分布式追踪是 Anybox 项目中的重要一环,其中在每个请求的入口处设置一个 Request ID 是分布式追踪的第一步。这篇文章主要介绍如何利用 gRPC 的 Metadata 与 Interceptor 功能来实现 Request ID 在不同服务间的生成与传递。

介绍

Tracing

关于 Tracing 的介绍,可以看朋友 P 写的 OpenTracing 详解,看完之后就能大概明白为什么需要设置并传递 Request ID。

Metadata

Metadata 可以理解为一个 HTTP 请求的 Header(它的底层实现就是 HTTP/2 的 Header),用户可以通过访问和修改每个 gRPC Call 的 Metadata 来传递额外的信息:比如认证信息,比如本文中提到的 Request ID。

Interceptor

Interceptor 有点类似于我们平时常用的 HTTP Middleware,不同的是它可以用在 Client 端和 Server 端。比如在收到请求之后输出日志,在请求出现错误的时候输出错误信息,比如获取请求中设置的 Request ID。

实现

Anybox 后端主要使用 Golang 和 Python 开发,因此本文主要介绍这两种语言的使用方式,其他语言的使用方式应该与之类似。

Golang

// UnaryInvoker is called by UnaryClientInterceptor to complete RPCs.
type UnaryInvoker func(ctx context.Context, method string, req, reply interface{}, cc *ClientConn, opts ...CallOption) error

// UnaryClientInterceptor intercepts the execution of a unary RPC on the client. invoker is the handler to complete the RPC
// and it is the responsibility of the interceptor to call it.
// This is an EXPERIMENTAL API.
type UnaryClientInterceptor func(ctx context.Context, method string, req, reply interface{}, cc *ClientConn, invoker UnaryInvoker, opts ...CallOption) error

// UnaryHandler defines the handler invoked by UnaryServerInterceptor to complete the normal
// execution of a unary RPC. If a UnaryHandler returns an error, it should be produced by the
// status package, or else gRPC will use codes.Unknown as the status code and err.Error() as
// the status message of the RPC.
type UnaryHandler func(ctx context.Context, req interface{}) (interface{}, error)

// UnaryServerInterceptor provides a hook to intercept the execution of a unary RPC on the server. info
// contains all the information of this RPC the interceptor can operate on. And handler is the wrapper
// of the service method implementation. It is the responsibility of the interceptor to invoke handler
// to complete the RPC.
type UnaryServerInterceptor func(ctx context.Context, req interface{}, info *UnaryServerInfo, handler UnaryHandler) (resp interface{}, err error)
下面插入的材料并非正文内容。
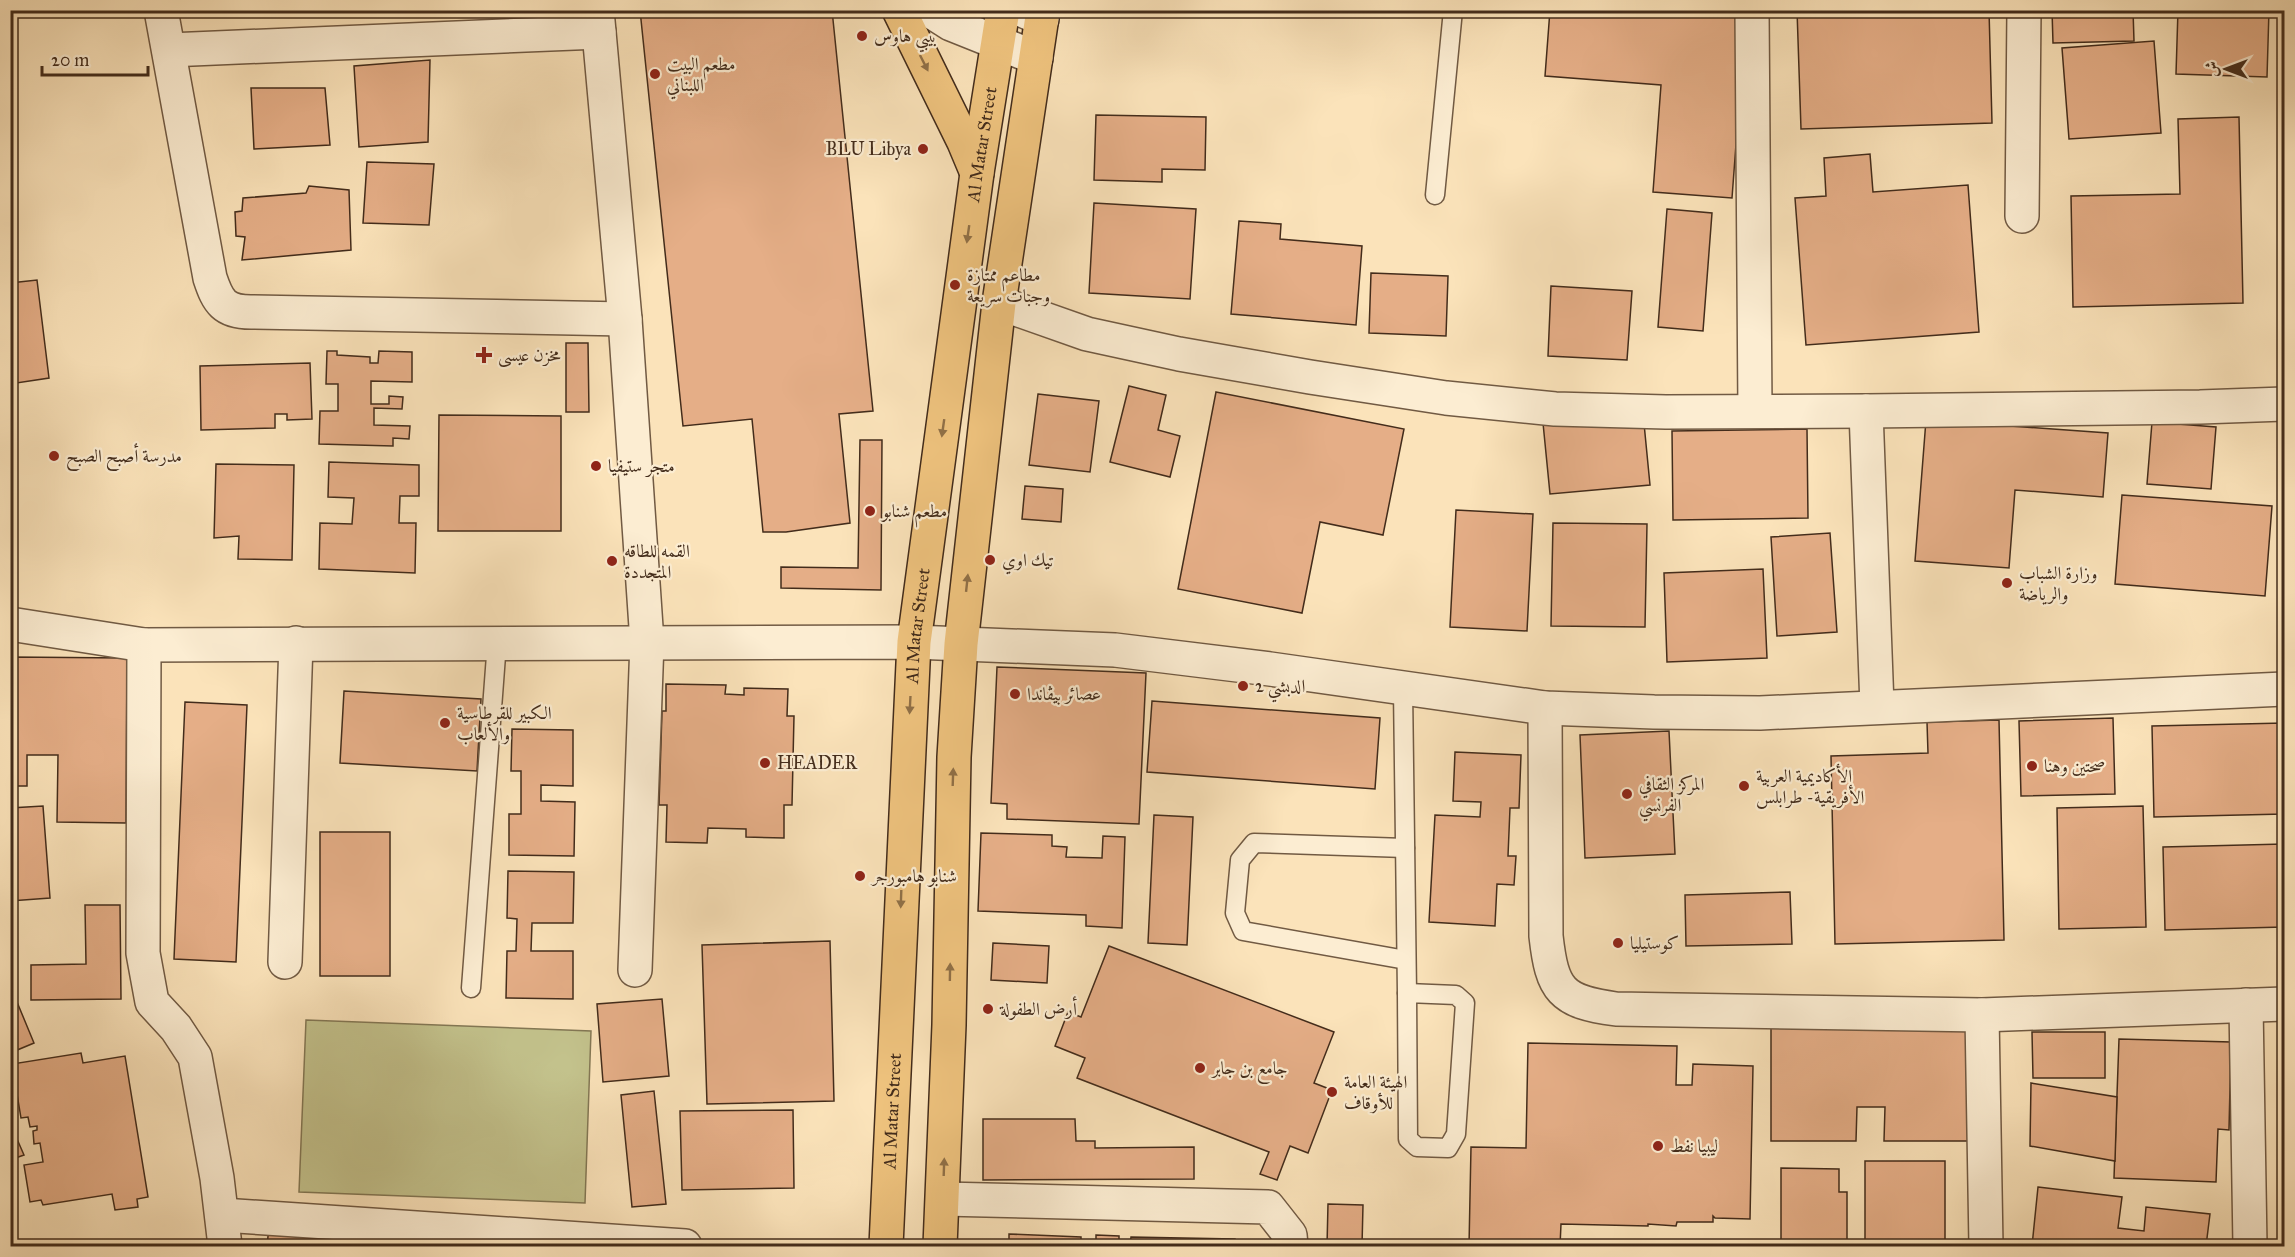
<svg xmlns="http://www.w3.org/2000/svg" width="2295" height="1257" viewBox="0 0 2295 1257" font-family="'IM FELL Great Primer',Amiri,serif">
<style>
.green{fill:#c3c28c;stroke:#837754;stroke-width:1.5}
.building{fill:#e5ae87;stroke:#432c1b;stroke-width:1.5}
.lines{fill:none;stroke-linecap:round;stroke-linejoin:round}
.service-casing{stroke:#715a43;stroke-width:21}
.minor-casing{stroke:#715a43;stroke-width:36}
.tertiary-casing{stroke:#715a43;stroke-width:36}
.primary-casing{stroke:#432c1b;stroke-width:36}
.service{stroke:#fcedd2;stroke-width:18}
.minor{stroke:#fcedd2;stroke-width:33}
.tertiary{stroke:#fcedd2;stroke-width:33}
.primary{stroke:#eec27d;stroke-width:33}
.oneway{fill:#907047}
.poi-dot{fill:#8f2418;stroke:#fcedd2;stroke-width:2}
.labels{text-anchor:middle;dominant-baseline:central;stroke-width:4.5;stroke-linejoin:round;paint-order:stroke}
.poi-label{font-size:18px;fill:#432c1b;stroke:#fcedd2;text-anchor:start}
.street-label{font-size:18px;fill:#432c1b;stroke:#fcedd2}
</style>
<rect width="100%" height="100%" fill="#fbe3ba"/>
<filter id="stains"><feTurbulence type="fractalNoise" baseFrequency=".00333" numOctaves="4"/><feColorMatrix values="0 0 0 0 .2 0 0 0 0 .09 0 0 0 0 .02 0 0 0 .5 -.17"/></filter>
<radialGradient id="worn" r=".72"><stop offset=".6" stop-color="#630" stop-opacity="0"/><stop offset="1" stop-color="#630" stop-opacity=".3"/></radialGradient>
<path class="green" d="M306,1020l285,11 -6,172 -286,-11z"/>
<g class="building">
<path d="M640,10h192l41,401 -34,3 11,109 -64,9h-23l-11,-113 -69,7z"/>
<path d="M1550,10h196l-14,188 -79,-6 8,-107 -116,-9z"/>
<path d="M1797,10h192l3,113 -191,6z"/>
<path d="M2052,10h81l1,31 -81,2z"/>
<path d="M2178,10h91l-2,67 -91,-3z"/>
<path d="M2154,41l7,92 -92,6 -7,-91z"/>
<path d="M430,60l-2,82 -69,5 -5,-81z"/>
<path d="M251,88h74l5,57 -76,4z"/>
<path d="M1096,115l110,2 -1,53 -43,-1v13l-68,-2z"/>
<path d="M2239,117l4,186 -170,4 -2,-111 109,-2 -2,-75z"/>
<path d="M1870,154l3,38 95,-7 11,147 -173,13 -11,-147 31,-2 -2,-38z"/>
<path d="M367,162l67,2 -5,61 -66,-2z"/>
<path d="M309,186l40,4 2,60 -109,10 3,-23 -9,-1 -1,-24 7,-1 1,-13 63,-5z"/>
<path d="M1094,203l102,6 -6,90 -101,-6z"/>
<path d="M1667,209l45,4 -9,118 -45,-4z"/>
<path d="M1239,221l42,3 -1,15 82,7 -6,79 -125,-11z"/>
<path d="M1371,273l77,3 -2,60 -77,-3z"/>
<path d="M37,280l12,98 -39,6v-101z"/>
<path d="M1551,286l81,5 -5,69 -79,-4z"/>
<path d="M566,343h22l1,69h-23z"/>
<path d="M327,351h10v4l33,2v6h8l1,-12 33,1v30l-41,-1v23h18v-8l14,1 -1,12 -28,-1v17l36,1 -1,13 -16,-1v8l-74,-2 1,-33h18v-27h-12z"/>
<path d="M310,363l2,56 -25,1v-6h-12v14l-74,2 -1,-64z"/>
<path d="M1129,386l37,9 -8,35 22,6 -10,41 -60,-15z"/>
<path d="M1216,392l188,37 -21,106 -63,-13 -18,91 -124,-24z"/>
<path d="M1038,394l61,7 -9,71 -61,-7z"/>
<path d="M1643,413l7,72 -100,9 -7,-71z"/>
<path d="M439,415l122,1v115h-123z"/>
<path d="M1926,420l182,13 -5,64 -88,-7 -6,78 -94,-7z"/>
<path d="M2152,422l64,5 -5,62 -64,-5z"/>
<path d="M1807,429l1,89 -135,2 -1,-89z"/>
<path d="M860,440h22l-1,150 -100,-2v-21l77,1z"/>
<path d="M329,462l90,3v31h-19l-1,27h17l-1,50 -96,-4 1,-46 32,1 2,-26 -26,-1z"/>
<path d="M216,464l78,1 -2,95 -54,-1 1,-23 -25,2z"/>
<path d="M1025,486l38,3 -2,33 -39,-3z"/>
<path d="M2122,495l150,11 -7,90 -150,-12z"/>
<path d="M1456,510l77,4 -6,117 -77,-4z"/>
<path d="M1553,523l94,1 -2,103 -94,-1z"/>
<path d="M1830,533l7,99 -60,4 -6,-99z"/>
<path d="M1763,569l4,89 -100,4 -3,-89z"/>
<path d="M10,657l117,1 -1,165 -69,-1 1,-67h-31v31h-17z"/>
<path d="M997,667l149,6 -7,151 -132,-5v-15l-16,-1z"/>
<path d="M666,684l60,1 -1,9 19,1v-7l44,1 -1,27h7l-2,89h-8v33l-38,-1v-8l-38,-1 -1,15 -41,-1 1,-37h-8l3,-94h4z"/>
<path d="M344,691l137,8 -4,72 -137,-8z"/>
<path d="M1152,701l228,17 -5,71 -228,-17z"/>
<path d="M185,702l62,3 -11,257 -62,-3z"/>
<path d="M2113,718l2,76 -94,2 -2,-75z"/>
<path d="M1999,720l5,220 -169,4 -4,-188 97,-3 -1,-31z"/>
<path d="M2284,723v91l-130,3 -2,-91z"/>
<path d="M512,729l61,1v56l-32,-1v16l34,1 -1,54 -65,-1v-41h12v-43h-10z"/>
<path d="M1669,731l6,123 -90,4 -5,-123z"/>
<path d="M1455,752l66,3 -2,53h-9l-2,48h8l-2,29 -17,-1 -2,42 -66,-4 6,-107 45,2 1,-15 -28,-1z"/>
<path d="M43,806l7,92 -40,3v-93z"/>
<path d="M2143,806l3,121 -87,2 -2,-121z"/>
<path d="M1154,815l39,2 -6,128 -39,-2z"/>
<rect x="320" y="832" width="70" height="144"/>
<path d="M981,833l71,2v11l15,1 -1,10 36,1 1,-22 22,1 -3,91 -36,-2v-11l-108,-4z"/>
<path d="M2284,844v83l-119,3 -2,-83z"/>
<path d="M508,871l66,1 -1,51h-41l-1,28h42v48l-67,-1 1,-47h9l1,-32 -10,-1z"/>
<path d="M1790,892l2,52 -106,2 -1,-51z"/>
<path d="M85,905h35l1,94 -90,1v-35l55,-1z"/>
<path d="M830,941l4,160 -127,3 -5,-159z"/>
<path d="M993,943l56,3 -2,37 -56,-3z"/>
<path d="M1109,946l225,86 -20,51 18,7 -24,63 -18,-7 -13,34 -17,-6 9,-22 -192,-74 8,-20 -30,-12 13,-34 13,5z"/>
<path d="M662,999l7,77 -66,6 -6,-78z"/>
<path d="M17,1002l17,41 -24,10v-48z"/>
<path d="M1771,1026l200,1 -1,114h-86l1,-34h-28l-1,34h-85z"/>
<path d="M2032,1032h73v46h-72z"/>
<path d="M2119,1039l112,3 -2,88 -11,-1 -2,53 -102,-4z"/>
<path d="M1528,1043l149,3 -1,39h16l1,-21 60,2 -3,153 -35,-1 -2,-2v6h-36l-1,4 -28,-2v2l-87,-2 -1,22h-91l2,-99 55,1z"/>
<path d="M81,1053l2,10 42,-7 23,141 -11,2 1,8 -23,3 -3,-16 -69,11 -2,-5 -11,2 -6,-37 19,-3 -3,-19 -6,1 -1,-13 4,-1v-4l-7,1 -2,-10 -7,1 -9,-54z"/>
<path d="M2031,1083l86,14 -2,64 -85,-15z"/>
<path d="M654,1091l12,113 -34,3 -11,-112z"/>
<path d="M793,1110l1,78 -112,2 -2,-79z"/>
<path d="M983,1119h92l1,22h19v7l99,-1v32l-211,1z"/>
<path d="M10,1123l14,32 -14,5z"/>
<rect x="1865" y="1161" width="80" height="85"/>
<path d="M1781,1168l58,1v23h8v54h-66z"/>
<path d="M2038,1187l84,10 -4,31 26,3 2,-24 64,7 -4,32h-174z"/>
<path d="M1328,1204l35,1 -1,41h-35z"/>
<path d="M269,1227l60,4 -1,15h-61z"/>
<path d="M1009,1234l72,3v9h-72z"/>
<path d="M1096,1235l23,1v10h-23z"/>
<path d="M1131,1237l104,2v7h-105z"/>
</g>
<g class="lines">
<defs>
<g id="service">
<path d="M1435,195l18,-185"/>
<path d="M1403,689l4,304"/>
<path d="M1405,848l-151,-5 -14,17 -5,53 8,18 163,29"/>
<path d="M471,988l26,-346"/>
<path d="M1407,993l49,2 9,8 -9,131 -8,14 -31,-1 -9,-8z"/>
</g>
<g id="minor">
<path d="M161,10l49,268c8,24 14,34 41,34l374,7"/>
<path d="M597,10l28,309 22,323 -12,328"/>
<path d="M1752,10l3,401"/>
<path d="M169,50l430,-18"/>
<path d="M2022,216l2,-206"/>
<path d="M999,303l88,31 92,20 131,23 136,21 109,11 111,3 200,-1 334,-4 84,-3"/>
<path d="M1866,411l11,295"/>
<path d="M10,624l134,21 770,-3 201,8 155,19 275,39 109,4 106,1 524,-24"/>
<path d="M144,645l-1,308 9,49 24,26 19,29 22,121 8,68"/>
<path d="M1545,708l1,228c6,54 15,66 70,73l366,6 302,-11"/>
<path d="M285,962l11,-319"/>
<path d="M2246,1005l4,241"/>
<path d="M1982,1015l4,231"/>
<path d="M943,1199l325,8 22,28 1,11"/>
<path d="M222,1215l463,31"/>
</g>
<g id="tertiary">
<path d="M929,10l22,14 85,34"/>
<path d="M1022,10l20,9"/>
</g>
<g id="primary">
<path d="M899,10l65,132 13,31"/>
<path id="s1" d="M886,1246l28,-604 63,-469 26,-163"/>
<path d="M940,1246l9,-221 5,-268 7,-113 38,-341 44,-293"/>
</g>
</defs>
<use href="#service" class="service-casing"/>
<use href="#minor" class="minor-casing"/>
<use href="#tertiary" class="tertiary-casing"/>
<use href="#primary" class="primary-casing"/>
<use href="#service" class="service"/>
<use href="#minor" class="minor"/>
<use href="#tertiary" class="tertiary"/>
<use href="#primary" class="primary"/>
</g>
<defs><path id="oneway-solid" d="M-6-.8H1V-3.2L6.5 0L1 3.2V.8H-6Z" transform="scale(1.5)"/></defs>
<g class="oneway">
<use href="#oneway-solid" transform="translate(924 63) rotate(63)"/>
<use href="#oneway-solid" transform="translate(968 234) rotate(98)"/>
<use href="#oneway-solid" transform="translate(943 428) rotate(98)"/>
<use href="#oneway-solid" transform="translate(967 583) rotate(-84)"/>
<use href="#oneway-solid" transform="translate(910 705) rotate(93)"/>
<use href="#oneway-solid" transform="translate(953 777) rotate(-88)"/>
<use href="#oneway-solid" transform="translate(901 899) rotate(92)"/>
<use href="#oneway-solid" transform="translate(950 972) rotate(-89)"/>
<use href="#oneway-solid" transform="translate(944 1167) rotate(-88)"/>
</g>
<g class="poi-dot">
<circle cx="862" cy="36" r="6"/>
<circle cx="655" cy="74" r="6"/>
<circle cx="923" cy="149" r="6"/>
<circle cx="955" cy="285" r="6"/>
<path d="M481 346h6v6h6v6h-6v6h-6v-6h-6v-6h6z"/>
<circle cx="54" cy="456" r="6"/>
<circle cx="596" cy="466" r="6"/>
<circle cx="870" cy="511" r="6"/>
<circle cx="990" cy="560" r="6"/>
<circle cx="612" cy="561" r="6"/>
<circle cx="2007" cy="583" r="6"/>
<circle cx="1243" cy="686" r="6"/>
<circle cx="1015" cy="694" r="6"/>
<circle cx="445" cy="723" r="6"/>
<circle cx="765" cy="763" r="6"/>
<circle cx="2032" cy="766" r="6"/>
<circle cx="1744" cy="786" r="6"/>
<circle cx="1627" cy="794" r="6"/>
<circle cx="860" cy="876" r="6"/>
<circle cx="1618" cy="943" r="6"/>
<circle cx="988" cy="1009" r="6"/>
<circle cx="1200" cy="1068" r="6"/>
<circle cx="1332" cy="1092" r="6"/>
<circle cx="1658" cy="1146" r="6"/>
</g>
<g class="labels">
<g class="poi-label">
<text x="874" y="36">بيبي هاوس</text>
<text x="667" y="64">مطعم البيت<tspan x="667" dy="21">اللبناني</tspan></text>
<text x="911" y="149" text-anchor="end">BLU Libya</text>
<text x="967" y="275">مطاعم ممتازة<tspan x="967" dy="21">وجبات سريعة</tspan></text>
<text x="498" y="355">مخزن عيسى</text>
<text x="66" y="456">مدرسة أصبح الصبح</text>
<text x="608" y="466">متجر ستيفيا</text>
<text x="882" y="511">مطعم شنابو</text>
<text x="624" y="551">القمه للطاقه<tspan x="624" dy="21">المتجددة</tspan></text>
<text x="1002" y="560">تيك اوي</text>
<text x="2019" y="573">وزارة الشباب<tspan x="2019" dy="21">والرياضة</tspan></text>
<text x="1255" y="686">الدبشي 2</text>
<text x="1027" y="694">عصائر بيڤاندا</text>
<text x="457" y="713">الكبير للقرطاسية<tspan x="457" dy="21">والألعاب</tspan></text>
<text x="777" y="763">HEADER</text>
<text x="2044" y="766">صحتين وهنا</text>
<text x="1756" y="776">الأكاديمية العربية<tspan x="1756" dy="21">الأفريقية- طرابلس</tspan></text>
<text x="1639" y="784">المركز الثقافي<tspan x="1639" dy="21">الفرنسي</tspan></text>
<text x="872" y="876">شنابو هامبورجر</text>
<text x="1630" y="943">كوستيليا</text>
<text x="1000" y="1009">أرض الطفولة</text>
<text x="1212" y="1068">جامع بن جابر</text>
<text x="1344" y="1082">الهيئة العامة<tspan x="1344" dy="21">للأوقاف</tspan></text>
<text x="1670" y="1146">ليبيا نفط</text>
</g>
<g class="street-label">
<text stroke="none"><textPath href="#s1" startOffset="1107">Al Matar Street</textPath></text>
<text stroke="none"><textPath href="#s1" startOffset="621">Al Matar Street</textPath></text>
<text stroke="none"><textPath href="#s1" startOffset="135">Al Matar Street</textPath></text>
</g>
</g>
<rect width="2295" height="1257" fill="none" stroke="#fbe3ba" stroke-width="36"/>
<rect x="12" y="12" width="2271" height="1233" fill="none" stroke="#432c1b" stroke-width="3"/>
<rect x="18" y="18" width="2259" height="1221" fill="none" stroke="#432c1b" stroke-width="1.5"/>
<g transform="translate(2226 69) rotate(270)" stroke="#fcedd2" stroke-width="4.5" paint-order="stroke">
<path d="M0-4.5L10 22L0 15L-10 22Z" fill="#432c1b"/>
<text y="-9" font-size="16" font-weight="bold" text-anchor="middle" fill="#432c1b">ش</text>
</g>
<path d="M42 66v9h106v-9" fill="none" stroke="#432c1b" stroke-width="3"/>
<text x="51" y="66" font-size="18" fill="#432c1b" stroke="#fcedd2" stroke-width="4.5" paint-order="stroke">20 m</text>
<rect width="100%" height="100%" filter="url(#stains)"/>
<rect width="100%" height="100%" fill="url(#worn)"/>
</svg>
Golang 的实现是把 Metadata 塞在了 context 里面,只需要使用 metadata.FromOutgoingContext(ctx)metadata.FromIncomingContext(ctx) 就能够访问本次请求的 Metadata。概念清楚之后代码应该非常好写了:

func RequestIDClientInterceptor() grpc.UnaryClientInterceptor {
	return func(
		ctx context.Context,
		method string, req, resp interface{},
		cc *grpc.ClientConn, invoker grpc.UnaryInvoker, opts ...grpc.CallOption,
	) (err error) {
		md, ok := metadata.FromOutgoingContext(ctx)
		if !ok {
			md = metadata.Pairs()
		}

		value := ctx.Value(trace.RequestID)
		if requestID, ok := value.(string); ok && requestID != "" {
			md[string(trace.RequestID)] = []string{requestID}
		}
		return invoker(metadata.NewOutgoingContext(ctx, md), method, req, resp, cc, opts...)
	}
}

func RequestIDServerInterceptor() grpc.UnaryServerInterceptor {
	return func(
		ctx context.Context,
		req interface{}, info *grpc.UnaryServerInfo, handler grpc.UnaryHandler,
	) (resp interface{}, err error) {
		md, ok := metadata.FromIncomingContext(ctx)
		if !ok {
			md = metadata.Pairs()
		}
		// Set request ID for context.
		requestIDs := md[string(trace.RequestID)]
		if len(requestIDs) >= 1 {
			ctx = context.WithValue(ctx, trace.RequestID, requestIDs[0])
			return handler(ctx, req)
		}

		// Generate request ID and set context if not exists.
		requestID := id.NewHex32()
		ctx = context.WithValue(ctx, trace.RequestID, requestID)
		return handler(ctx, req)
	}
}

Python

Python 这边相对更蛋疼一些,注释写得不是非常清晰,给的使用样例也十分的晦涩难懂,看了好一会儿源码才明白怎么用。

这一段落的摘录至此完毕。